Lab Zero Games, the indie developer behind fighting game Skullgirls, is working with publisher 505 Games to bring its next title, side-scrolling action role-playing game Indivisible, to life. The developer is also co-funding development of the game through Indiegogo, the crowdfunding website that Lab Zero used previously to fund a slate of new characters for Skullgirls.

Indivisible was announced at this year's Anime Expo alongside a teaser trailer. Lab Zero says the game is similar in design to Valkyrie Profile, "with the addition of Metroid-like traversal and progression abilities." Secret of Mana composer Hiroki Kikuta is attached to score the game.

On 505's website, Lab Zero CEO Peter Bartholow explained that the developer's relationship with the publisher will help the team build a playable prototype, but that crowdfunding — and matching contributions from 505 — will ultimately make the game possible.

"If we meet or exceed our goal, 505 will contribute the remaining development budget, and full production will begin in earnest," Bartholow said. "So, up until the initial goal, 505 Games will effectively be matching your contributions. And the more money the Indiegogo campaign raises, the better the game gets, and the better the deal is for Lab Zero.

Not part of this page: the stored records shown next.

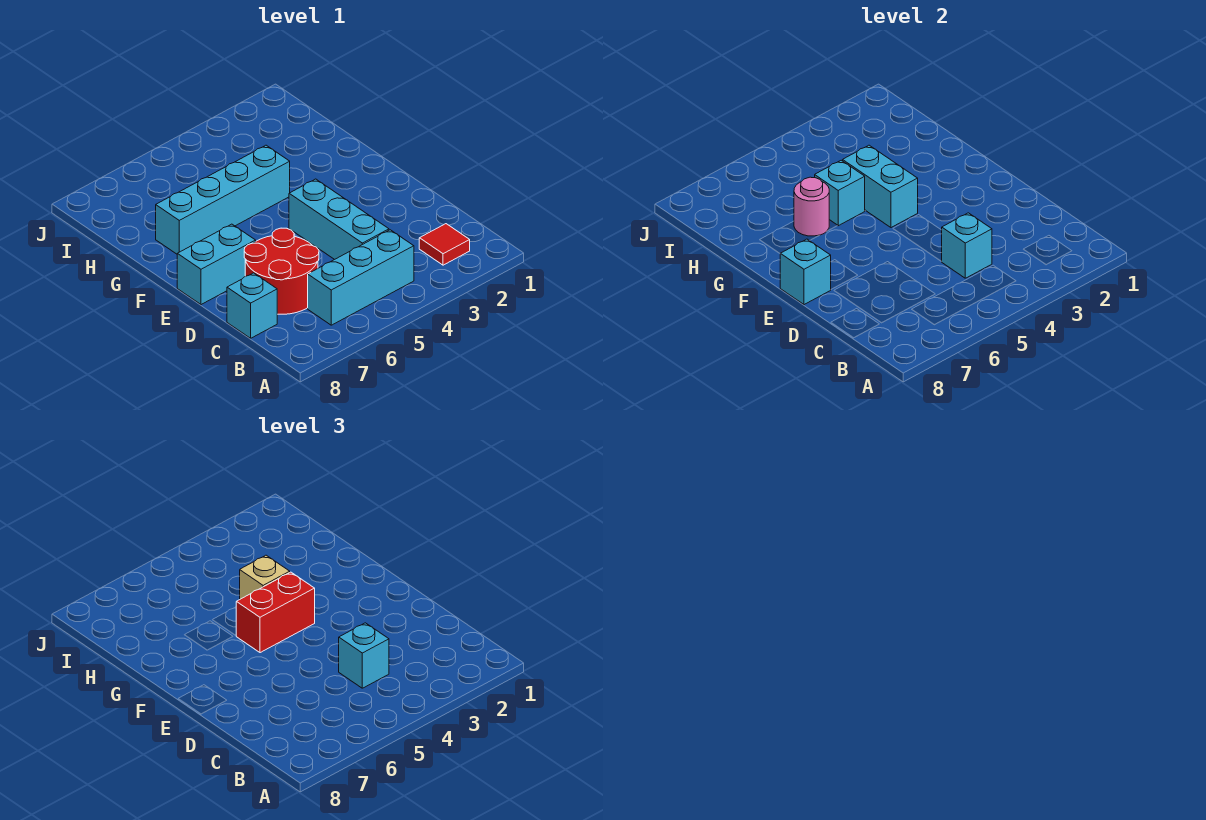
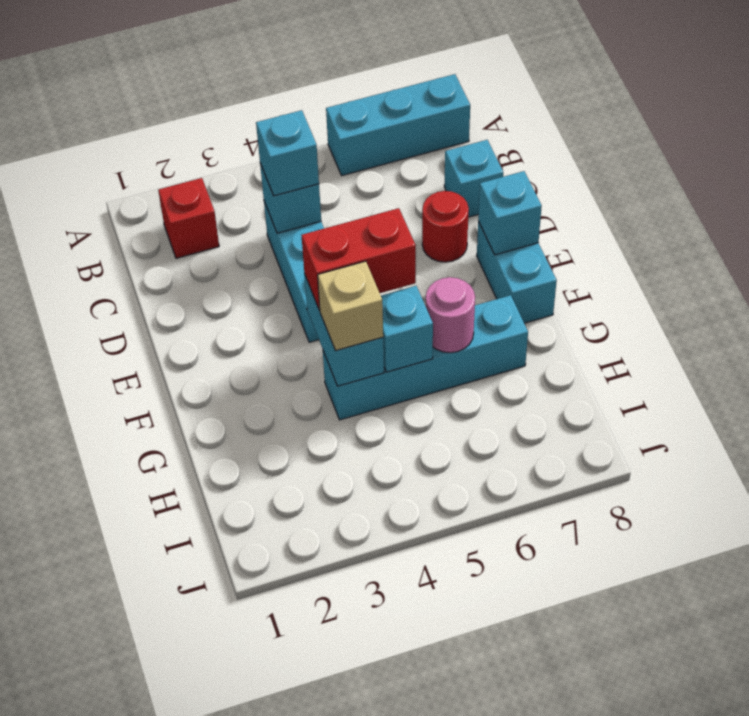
red tile B2 level 1 -> red brick B2 level 1
cyan brick B4:B6 level 1 -> cyan brick A6:A8 level 1
red round brick C6:D7 level 1 -> red round brick D7 level 1
cyan brick E7:E8 level 1 -> cyan brick E8:F8 level 1

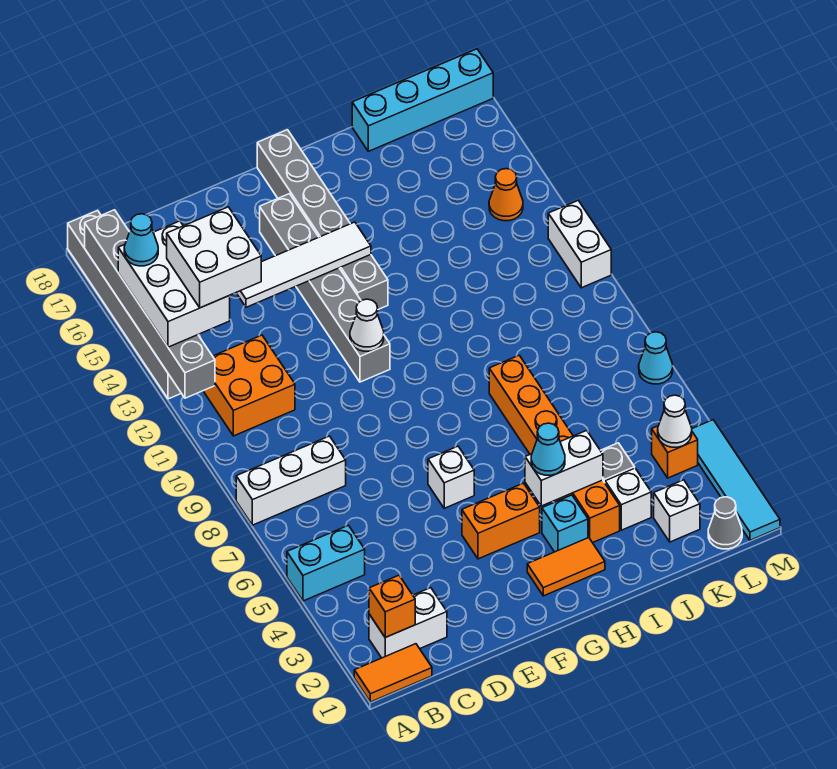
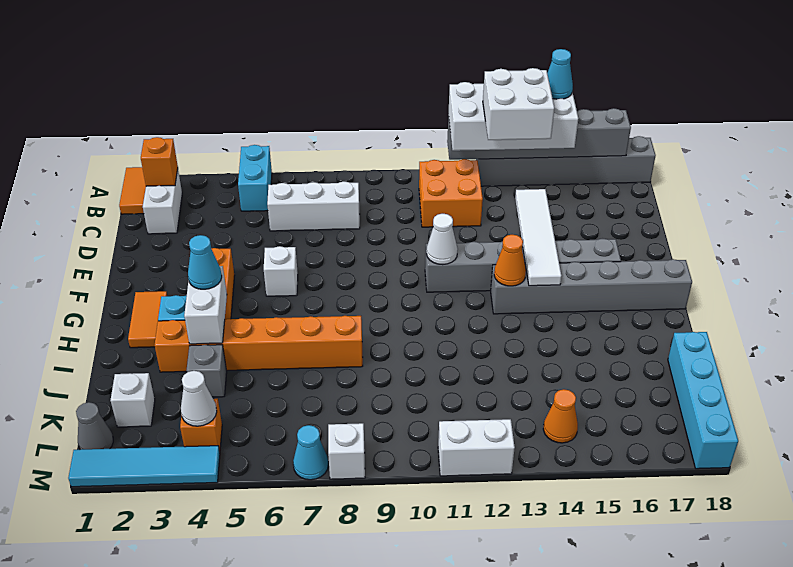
white brick A8:C8 level 1 -> white brick C6:C8 level 1
white brick A13:B15 level 3 -> white brick A12:B15 level 3
none -> orange cone G13 level 2
white brick J3 level 1 -> white brick M8 level 1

"To be clear, this isn't a campaign to 'gauge interest' — Indivisible represents a more equitable funding split, where your support directly influences not only the game, but also the post-release benefits Lab Zero receives. Indivisible will not happen if we don't hit our goal. But should the campaign succeed, Lab Zero will have a better outcome than we would've gotten through a more traditional publishing deal — that's the risk we took, and we feel it's a worthwhile tradeoff."

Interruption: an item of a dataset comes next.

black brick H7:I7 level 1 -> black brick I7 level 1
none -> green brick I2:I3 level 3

Lab Zero plans to release its playable prototype to the public and launch its crowdfunding campaign for Indivisible in September.

Skullgirls was released in 2012. The developer took to Indiegogo the following year in an effort to "keep Skullgirls growing" with the addition of new characters. Lab Zero initially sought $150,000 to add a new character to the game, and ultimately raised more than $820,000, funding additional characters, stages and voice packs.